Could you arrange the text of every record below as a JSON list of strings, with one string per line and blank lines left out?

▸ **Records for processing**:
- Opening Delimiter -
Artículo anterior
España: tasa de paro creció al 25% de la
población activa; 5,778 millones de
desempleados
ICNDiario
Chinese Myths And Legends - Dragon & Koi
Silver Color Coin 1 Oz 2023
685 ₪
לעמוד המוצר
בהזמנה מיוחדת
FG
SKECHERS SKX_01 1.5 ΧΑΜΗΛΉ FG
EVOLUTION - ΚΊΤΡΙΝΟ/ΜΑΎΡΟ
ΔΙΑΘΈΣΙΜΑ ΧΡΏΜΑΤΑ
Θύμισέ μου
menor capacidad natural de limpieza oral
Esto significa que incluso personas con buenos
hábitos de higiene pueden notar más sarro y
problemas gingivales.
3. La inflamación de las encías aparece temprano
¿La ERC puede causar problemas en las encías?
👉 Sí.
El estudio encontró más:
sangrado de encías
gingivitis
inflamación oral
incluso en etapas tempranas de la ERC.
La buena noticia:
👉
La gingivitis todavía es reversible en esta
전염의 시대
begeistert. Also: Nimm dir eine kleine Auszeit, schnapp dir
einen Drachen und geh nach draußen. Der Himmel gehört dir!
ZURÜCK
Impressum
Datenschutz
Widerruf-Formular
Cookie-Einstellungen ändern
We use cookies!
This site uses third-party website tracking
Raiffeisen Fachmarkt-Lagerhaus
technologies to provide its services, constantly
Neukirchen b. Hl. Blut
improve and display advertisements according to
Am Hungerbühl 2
- Closing Delimiter -
▸ **Answer space**:
[
  "Artículo anterior",
  "España: tasa de paro creció al 25% de la",
  "población activa; 5,778 millones de",
  "desempleados",
  "ICNDiario",
  "Chinese Myths And Legends - Dragon & Koi",
  "Silver Color Coin 1 Oz 2023",
  "685 ₪",
  "לעמוד המוצר",
  "בהזמנה מיוחדת",
  "FG",
  "SKECHERS SKX_01 1.5 ΧΑΜΗΛΉ FG",
  "EVOLUTION - ΚΊΤΡΙΝΟ/ΜΑΎΡΟ",
  "ΔΙΑΘΈΣΙΜΑ ΧΡΏΜΑΤΑ",
  "Θύμισέ μου",
  "menor capacidad natural de limpieza oral",
  "Esto significa que incluso personas con buenos",
  "hábitos de higiene pueden notar más sarro y",
  "problemas gingivales.",
  "3. La inflamación de las encías aparece temprano",
  "¿La ERC puede causar problemas en las encías?",
  "👉 Sí.",
  "El estudio encontró más:",
  "sangrado de encías",
  "gingivitis",
  "inflamación oral",
  "incluso en etapas tempranas de la ERC.",
  "La buena noticia:",
  "👉",
  "La gingivitis todavía es reversible en esta",
  "전염의 시대",
  "begeistert. Also: Nimm dir eine kleine Auszeit, schnapp dir",
  "einen Drachen und geh nach draußen. Der Himmel gehört dir!",
  "ZURÜCK",
  "Impressum",
  "Datenschutz",
  "Widerruf-Formular",
  "Cookie-Einstellungen ändern",
  "We use cookies!",
  "This site uses third-party website tracking",
  "Raiffeisen Fachmarkt-Lagerhaus",
  "technologies to provide its services, constantly",
  "Neukirchen b. Hl. Blut",
  "improve and display advertisements according to",
  "Am Hungerbühl 2"
]